È stata condannata a 9 anni di reclusione (5 per concussione e 4 per peculato) Albina Colella, professoressa di geologia dell’Università della Basilicata.
Questa è la decisione del collegio del Tribunale di Potenza presieduto da Aldo Gubitosi.
Al centro dell’indagine c’era un progetto di ricerca sulle risorse idriche in Val d’Agri finanziato dalla Regione con fondi europei.
I soldi erano destinati in gran parte al lavoro di alcuni ricercatori che però sarebbero stati costretti a “restituire” parte dei loro compensi alla professoressa (all’epoca dei fatti in totale erano circa cento milioni di lire).
Secondo l’accusa si sarebbe trattato di “un vero e proprio taglieggiamento” nei confronti dei ricercatori, sfruttando le loro aspirazioni a una carriera accademica.
“Mettetevi nelle condizioni di questi giovanissimi geologi” ha chiesto il pm rivolto ai giudici del collegio.
“Si erano appena laureati, si affaccia la possibilità di iniziare una carriera accademica e sono costretti a subire un’imposizione del genere.

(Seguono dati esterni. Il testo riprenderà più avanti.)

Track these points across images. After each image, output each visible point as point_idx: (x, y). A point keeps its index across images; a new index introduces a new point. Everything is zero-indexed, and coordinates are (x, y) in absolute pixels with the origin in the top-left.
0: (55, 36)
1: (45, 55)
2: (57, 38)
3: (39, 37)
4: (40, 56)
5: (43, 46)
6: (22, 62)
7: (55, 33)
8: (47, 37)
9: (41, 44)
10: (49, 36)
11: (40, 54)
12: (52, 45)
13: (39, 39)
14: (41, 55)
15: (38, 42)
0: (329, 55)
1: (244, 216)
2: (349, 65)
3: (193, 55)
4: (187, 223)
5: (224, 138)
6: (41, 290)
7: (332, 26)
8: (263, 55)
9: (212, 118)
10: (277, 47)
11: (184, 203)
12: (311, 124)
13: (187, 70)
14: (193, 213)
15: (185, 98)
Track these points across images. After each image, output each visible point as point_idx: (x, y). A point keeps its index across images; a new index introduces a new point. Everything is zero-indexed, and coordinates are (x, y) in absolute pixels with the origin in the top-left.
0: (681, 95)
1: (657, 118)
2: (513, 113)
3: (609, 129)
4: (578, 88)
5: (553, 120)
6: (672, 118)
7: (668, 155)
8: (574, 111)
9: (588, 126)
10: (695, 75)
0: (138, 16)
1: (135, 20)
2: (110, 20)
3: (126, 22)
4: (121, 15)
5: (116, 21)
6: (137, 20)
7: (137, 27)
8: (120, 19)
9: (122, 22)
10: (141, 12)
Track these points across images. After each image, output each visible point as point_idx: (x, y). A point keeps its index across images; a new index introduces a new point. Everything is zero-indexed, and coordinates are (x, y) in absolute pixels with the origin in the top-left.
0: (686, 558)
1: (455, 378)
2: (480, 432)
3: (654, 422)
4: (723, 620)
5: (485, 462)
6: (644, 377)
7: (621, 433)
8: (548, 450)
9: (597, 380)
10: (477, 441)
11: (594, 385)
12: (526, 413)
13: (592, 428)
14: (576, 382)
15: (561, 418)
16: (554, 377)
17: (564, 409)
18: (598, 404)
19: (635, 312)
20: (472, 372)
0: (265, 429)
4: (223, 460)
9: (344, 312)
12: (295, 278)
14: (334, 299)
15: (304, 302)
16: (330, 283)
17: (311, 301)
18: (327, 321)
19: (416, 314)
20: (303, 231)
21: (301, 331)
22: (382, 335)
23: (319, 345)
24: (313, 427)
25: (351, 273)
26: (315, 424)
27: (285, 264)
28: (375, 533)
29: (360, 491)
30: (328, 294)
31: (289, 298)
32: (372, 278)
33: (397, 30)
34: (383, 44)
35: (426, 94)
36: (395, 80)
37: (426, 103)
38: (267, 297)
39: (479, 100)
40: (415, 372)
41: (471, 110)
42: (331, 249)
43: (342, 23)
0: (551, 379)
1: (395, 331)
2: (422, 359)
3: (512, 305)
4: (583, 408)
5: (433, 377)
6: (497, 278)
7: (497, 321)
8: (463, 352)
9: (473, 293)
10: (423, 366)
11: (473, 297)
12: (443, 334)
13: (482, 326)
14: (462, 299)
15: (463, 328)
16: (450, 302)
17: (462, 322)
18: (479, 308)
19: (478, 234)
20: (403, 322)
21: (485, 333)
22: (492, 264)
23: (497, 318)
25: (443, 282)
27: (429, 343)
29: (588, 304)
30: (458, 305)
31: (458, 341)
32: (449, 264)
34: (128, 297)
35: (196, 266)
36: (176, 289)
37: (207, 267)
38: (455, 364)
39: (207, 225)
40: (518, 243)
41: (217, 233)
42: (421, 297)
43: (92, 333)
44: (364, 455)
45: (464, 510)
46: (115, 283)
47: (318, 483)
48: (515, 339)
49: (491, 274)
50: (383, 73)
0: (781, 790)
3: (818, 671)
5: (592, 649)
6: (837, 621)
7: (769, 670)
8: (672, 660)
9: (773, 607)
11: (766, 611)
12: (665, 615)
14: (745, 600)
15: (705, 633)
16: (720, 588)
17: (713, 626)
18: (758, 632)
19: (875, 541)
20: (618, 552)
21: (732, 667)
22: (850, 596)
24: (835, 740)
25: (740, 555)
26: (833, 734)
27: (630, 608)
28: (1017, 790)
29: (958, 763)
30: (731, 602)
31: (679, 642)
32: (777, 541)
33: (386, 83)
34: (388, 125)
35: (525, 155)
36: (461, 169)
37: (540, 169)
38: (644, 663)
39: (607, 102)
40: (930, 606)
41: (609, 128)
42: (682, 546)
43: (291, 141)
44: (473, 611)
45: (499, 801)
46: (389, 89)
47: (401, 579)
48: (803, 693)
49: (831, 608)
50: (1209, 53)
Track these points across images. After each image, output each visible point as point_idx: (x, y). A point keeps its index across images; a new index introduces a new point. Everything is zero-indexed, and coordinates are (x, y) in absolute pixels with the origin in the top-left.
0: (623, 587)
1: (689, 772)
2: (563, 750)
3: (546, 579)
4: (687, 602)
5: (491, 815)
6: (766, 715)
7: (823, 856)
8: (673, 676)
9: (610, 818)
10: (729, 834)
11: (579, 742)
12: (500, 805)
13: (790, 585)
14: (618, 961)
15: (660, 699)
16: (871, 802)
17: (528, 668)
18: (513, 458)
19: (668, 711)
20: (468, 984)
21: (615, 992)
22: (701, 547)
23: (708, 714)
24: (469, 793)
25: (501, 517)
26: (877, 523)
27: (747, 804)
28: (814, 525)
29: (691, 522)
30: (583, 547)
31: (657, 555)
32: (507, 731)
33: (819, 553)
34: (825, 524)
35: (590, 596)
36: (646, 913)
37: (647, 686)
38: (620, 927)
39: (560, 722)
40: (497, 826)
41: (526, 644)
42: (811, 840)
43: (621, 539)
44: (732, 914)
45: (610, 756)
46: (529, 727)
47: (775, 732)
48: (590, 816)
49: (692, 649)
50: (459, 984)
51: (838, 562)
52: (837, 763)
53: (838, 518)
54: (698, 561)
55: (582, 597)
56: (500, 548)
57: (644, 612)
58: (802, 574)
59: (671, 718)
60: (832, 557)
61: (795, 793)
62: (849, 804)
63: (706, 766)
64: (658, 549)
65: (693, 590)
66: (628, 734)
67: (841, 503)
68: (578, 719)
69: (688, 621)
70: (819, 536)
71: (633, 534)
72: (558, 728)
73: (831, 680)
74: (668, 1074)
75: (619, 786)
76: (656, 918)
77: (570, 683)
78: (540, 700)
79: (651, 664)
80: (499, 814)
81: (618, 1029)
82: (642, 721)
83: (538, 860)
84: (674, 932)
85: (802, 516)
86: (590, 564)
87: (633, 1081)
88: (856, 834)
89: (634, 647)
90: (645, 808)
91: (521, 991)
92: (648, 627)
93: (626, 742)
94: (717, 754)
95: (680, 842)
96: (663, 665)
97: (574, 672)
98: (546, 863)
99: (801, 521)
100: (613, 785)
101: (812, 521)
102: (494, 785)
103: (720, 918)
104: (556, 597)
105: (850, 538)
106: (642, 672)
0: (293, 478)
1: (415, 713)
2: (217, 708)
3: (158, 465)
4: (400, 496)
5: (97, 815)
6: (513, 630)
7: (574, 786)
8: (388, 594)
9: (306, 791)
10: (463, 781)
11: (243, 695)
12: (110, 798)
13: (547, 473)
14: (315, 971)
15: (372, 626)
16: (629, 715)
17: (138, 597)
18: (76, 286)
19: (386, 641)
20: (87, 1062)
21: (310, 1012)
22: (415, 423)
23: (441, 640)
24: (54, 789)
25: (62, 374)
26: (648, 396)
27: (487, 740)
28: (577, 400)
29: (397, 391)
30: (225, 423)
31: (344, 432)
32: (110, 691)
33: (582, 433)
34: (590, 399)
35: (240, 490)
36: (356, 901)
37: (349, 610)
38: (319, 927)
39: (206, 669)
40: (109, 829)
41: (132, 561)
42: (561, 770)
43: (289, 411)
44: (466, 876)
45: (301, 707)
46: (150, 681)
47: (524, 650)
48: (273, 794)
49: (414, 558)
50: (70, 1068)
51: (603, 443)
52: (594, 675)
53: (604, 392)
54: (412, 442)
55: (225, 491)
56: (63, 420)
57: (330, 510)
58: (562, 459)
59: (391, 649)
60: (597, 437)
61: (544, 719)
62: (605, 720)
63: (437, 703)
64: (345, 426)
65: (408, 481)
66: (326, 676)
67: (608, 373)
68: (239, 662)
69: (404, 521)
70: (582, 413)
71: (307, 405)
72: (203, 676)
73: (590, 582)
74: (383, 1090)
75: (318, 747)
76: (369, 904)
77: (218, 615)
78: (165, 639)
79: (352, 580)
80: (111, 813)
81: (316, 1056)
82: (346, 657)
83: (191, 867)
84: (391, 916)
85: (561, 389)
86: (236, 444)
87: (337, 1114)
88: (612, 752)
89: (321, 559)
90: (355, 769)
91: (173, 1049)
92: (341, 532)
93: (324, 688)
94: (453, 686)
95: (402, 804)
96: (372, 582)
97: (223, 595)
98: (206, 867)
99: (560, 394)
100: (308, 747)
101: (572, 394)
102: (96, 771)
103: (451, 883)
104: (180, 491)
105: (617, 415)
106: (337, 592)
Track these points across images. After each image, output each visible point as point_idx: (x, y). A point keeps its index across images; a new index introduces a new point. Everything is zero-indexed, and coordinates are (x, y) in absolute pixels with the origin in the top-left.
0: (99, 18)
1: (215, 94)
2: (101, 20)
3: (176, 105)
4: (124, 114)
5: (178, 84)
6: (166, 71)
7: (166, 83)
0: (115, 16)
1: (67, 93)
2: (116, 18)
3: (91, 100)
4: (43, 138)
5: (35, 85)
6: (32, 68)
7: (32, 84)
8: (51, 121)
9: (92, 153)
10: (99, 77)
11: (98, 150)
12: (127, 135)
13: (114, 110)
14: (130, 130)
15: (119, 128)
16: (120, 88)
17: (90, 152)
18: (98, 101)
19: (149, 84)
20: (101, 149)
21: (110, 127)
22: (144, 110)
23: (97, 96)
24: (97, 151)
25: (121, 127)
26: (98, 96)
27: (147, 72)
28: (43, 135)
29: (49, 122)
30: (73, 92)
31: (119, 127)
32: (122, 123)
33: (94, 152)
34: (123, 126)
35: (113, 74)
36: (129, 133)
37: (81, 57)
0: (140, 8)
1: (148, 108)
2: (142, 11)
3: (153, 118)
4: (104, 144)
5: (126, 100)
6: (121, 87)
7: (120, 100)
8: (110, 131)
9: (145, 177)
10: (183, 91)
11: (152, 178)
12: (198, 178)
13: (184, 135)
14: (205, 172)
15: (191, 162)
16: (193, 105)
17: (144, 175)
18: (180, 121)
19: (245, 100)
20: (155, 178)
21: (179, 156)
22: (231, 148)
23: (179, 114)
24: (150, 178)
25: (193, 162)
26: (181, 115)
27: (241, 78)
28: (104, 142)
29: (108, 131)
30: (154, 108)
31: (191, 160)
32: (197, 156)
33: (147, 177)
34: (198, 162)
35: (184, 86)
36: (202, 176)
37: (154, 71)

È chiaro che la possibilità di un eventuale prosieguo della ricerca e dell’avvio di una carriera universitaria sarebbero state precluse se si fossero opposti alla richiesta monetaria della professoressa”.
I giudici quindi non hanno creduto alla difesa della Colella, per cui quei soldi sarebbero serviti per il prosieguo del progetto e per il compenso “in nero” percepito da altri docenti “aggregati” nella ricerca.
La professoressa si era difesa in aula spiegando di non essersi impossessata del denaro, indicando i nomi dei colleghi coinvolti a cui avrebbe versato gran parte del denaro per la loro collaborazione.
Ma l’unico tra questi ancora in vita l’ha smentita dichiarando di aver collaborato per un esclusivo “interesse scientifico”.
Per questo il pm ha parlato di una “emerita montagna di baggianate e di scuse incredibili”, come quando la professoressa ha sostenuto che le ricevute per le spese del prosieguo del progetto di ricerca (sostenute proprio con i soldi versati “volontariamente” dai ricercatori) fossero sparite in maniera misteriosa durante il trasloco del suo ufficio all’interno dell’università.
Il Tribunale ha inoltre condannato la docente Unibas anche per essersi appropriata di un gommone dell’ateneo che nel 2004 venne sequestrato in un rimessaggio di Carovigno.